SUPPLIED MATERIAL START

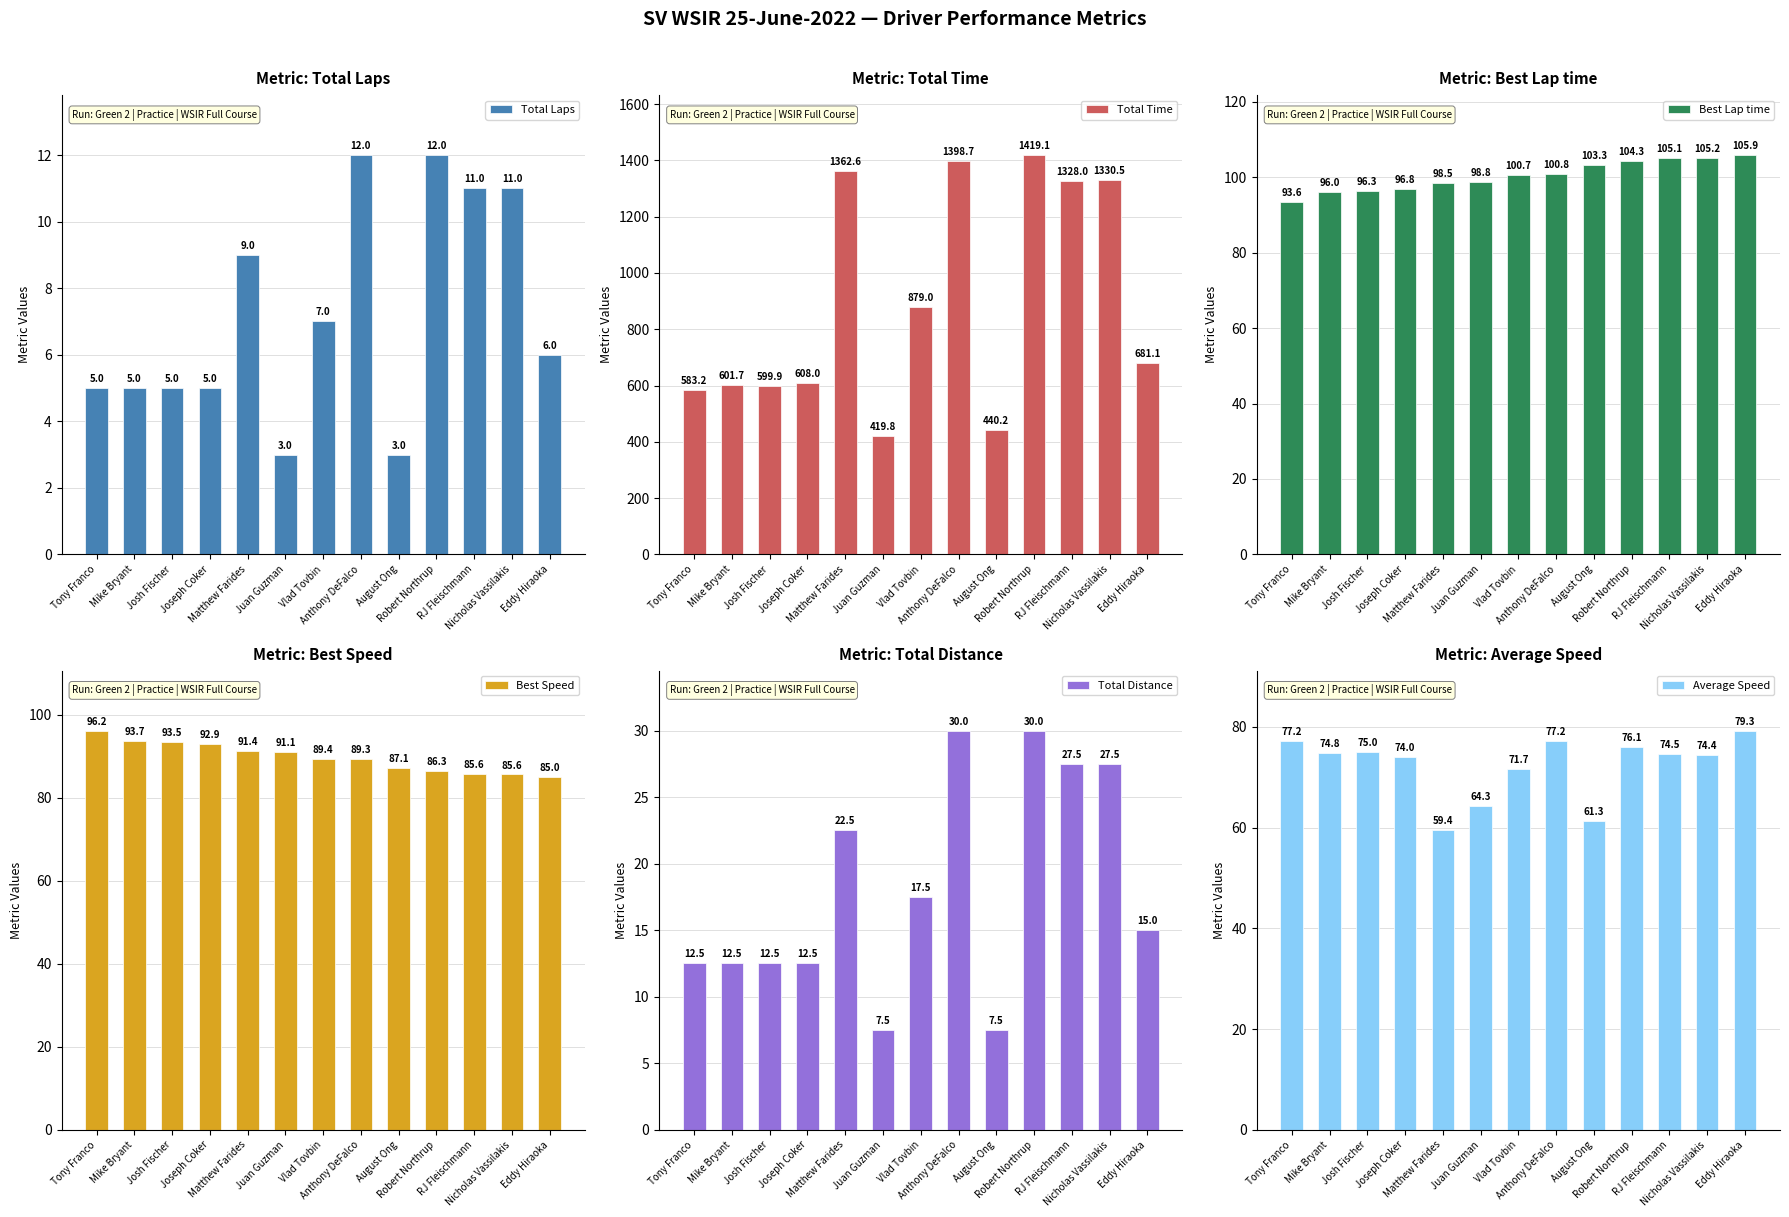

Reading right to left, transcribe all the data shown in this chart.

Total Laps: 6.0	11.0	11.0	12.0	3.0	12.0	7.0	3.0	9.0	5.0	5.0	5.0	5.0
Total Time: 681.1	1330.5	1328.0	1419.1	440.2	1398.7	879.0	419.8	1362.6	608.0	599.9	601.7	583.2
Best Lap time: 105.9	105.2	105.1	104.3	103.3	100.8	100.7	98.8	98.5	96.8	96.3	96.0	93.6
Best Speed: 85.0	85.6	85.6	86.3	87.1	89.3	89.4	91.1	91.4	92.9	93.5	93.7	96.2
Total Distance: 15.0	27.5	27.5	30.0	7.5	30.0	17.5	7.5	22.5	12.5	12.5	12.5	12.5
Average Speed: 79.3	74.4	74.5	76.1	61.3	77.2	71.7	64.3	59.4	74.0	75.0	74.8	77.2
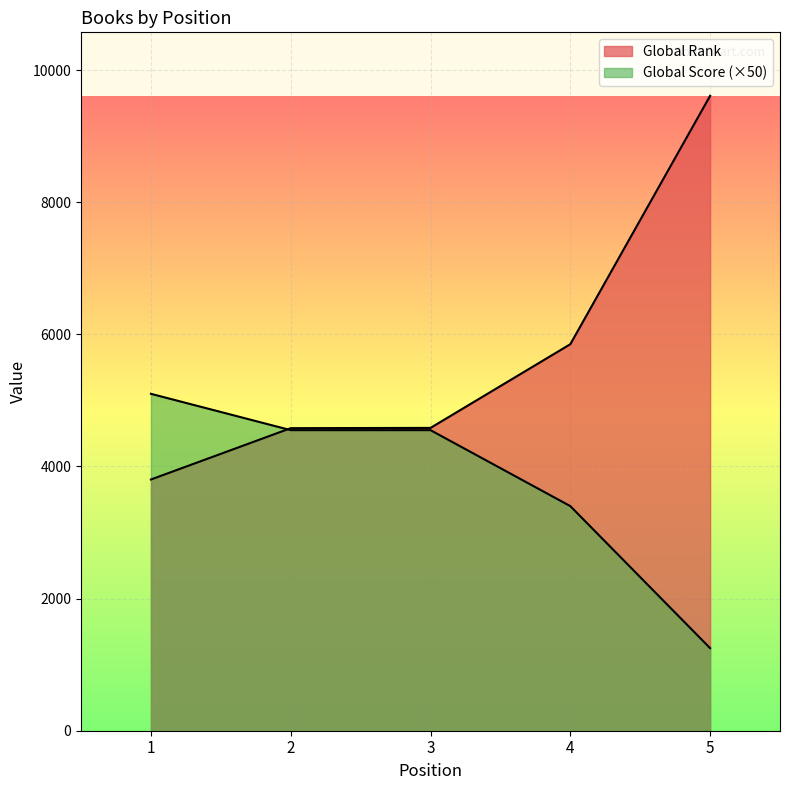

What is the total value across all series at 3?

9134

SUPPLIED MATERIAL END

WHAT THE TASK REQUIRES: Could you write out the material again with "chart" swapped for "graph" and everything else left unchanged, omitting the pictures?

OUTPUT OF THE TASK:
Reading right to left, transcribe all the data shown in this graph.

Total Laps: 6.0	11.0	11.0	12.0	3.0	12.0	7.0	3.0	9.0	5.0	5.0	5.0	5.0
Total Time: 681.1	1330.5	1328.0	1419.1	440.2	1398.7	879.0	419.8	1362.6	608.0	599.9	601.7	583.2
Best Lap time: 105.9	105.2	105.1	104.3	103.3	100.8	100.7	98.8	98.5	96.8	96.3	96.0	93.6
Best Speed: 85.0	85.6	85.6	86.3	87.1	89.3	89.4	91.1	91.4	92.9	93.5	93.7	96.2
Total Distance: 15.0	27.5	27.5	30.0	7.5	30.0	17.5	7.5	22.5	12.5	12.5	12.5	12.5
Average Speed: 79.3	74.4	74.5	76.1	61.3	77.2	71.7	64.3	59.4	74.0	75.0	74.8	77.2

What is the total value across all series at 3?

9134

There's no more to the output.